## [WHAT THE TASK REQUIRES]
Retype all of the listing exactly, passing over any picture you find.

## [THE DATA]
BEGIN

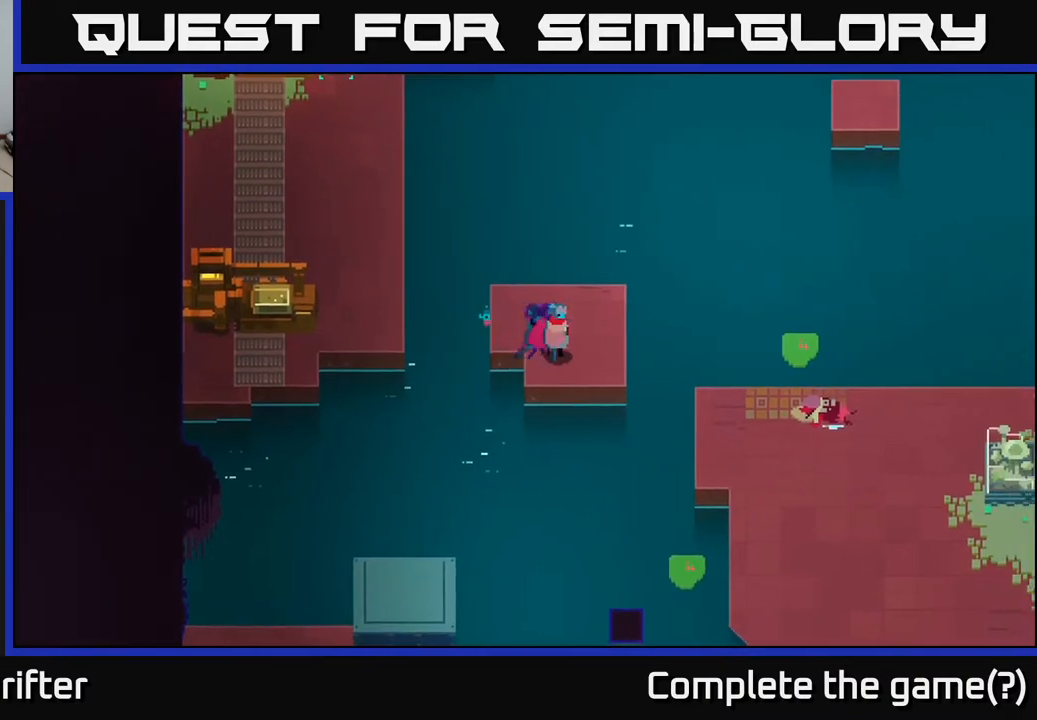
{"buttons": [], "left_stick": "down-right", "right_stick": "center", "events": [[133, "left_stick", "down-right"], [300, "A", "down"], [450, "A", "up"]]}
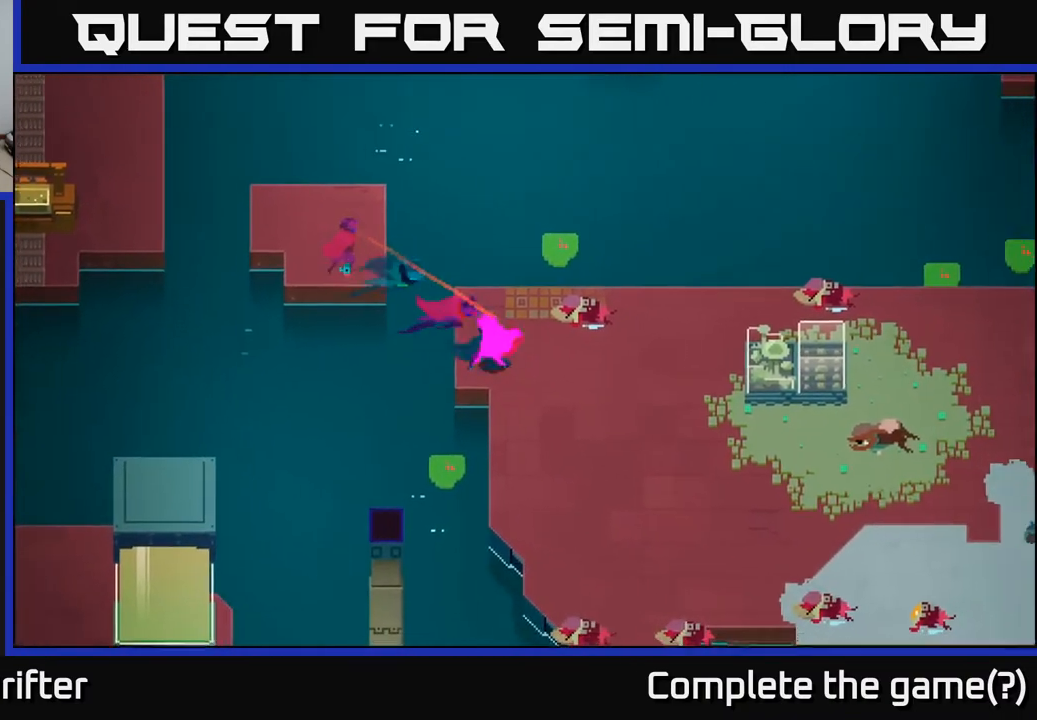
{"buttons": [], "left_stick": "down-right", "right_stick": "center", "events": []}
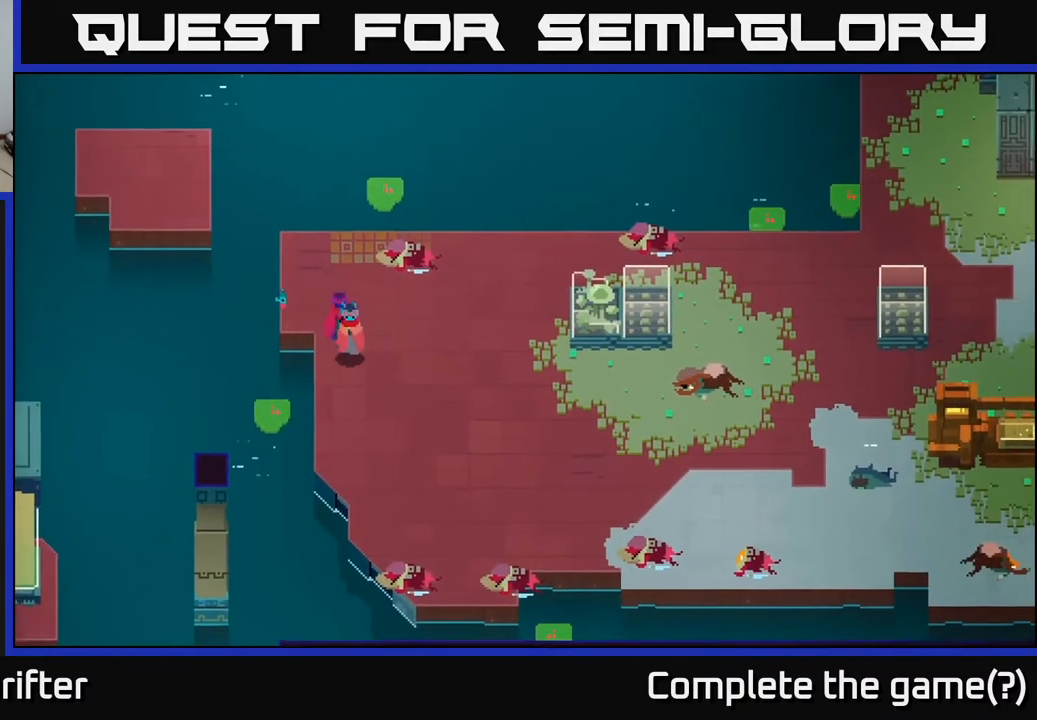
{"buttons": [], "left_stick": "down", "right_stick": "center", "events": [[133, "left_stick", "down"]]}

END

## [TASK ANSWER]
{"buttons": [], "left_stick": "down-right", "right_stick": "center", "events": [[133, "left_stick", "down-right"], [300, "A", "down"], [450, "A", "up"]]}
{"buttons": [], "left_stick": "down-right", "right_stick": "center", "events": []}
{"buttons": [], "left_stick": "down", "right_stick": "center", "events": [[133, "left_stick", "down"]]}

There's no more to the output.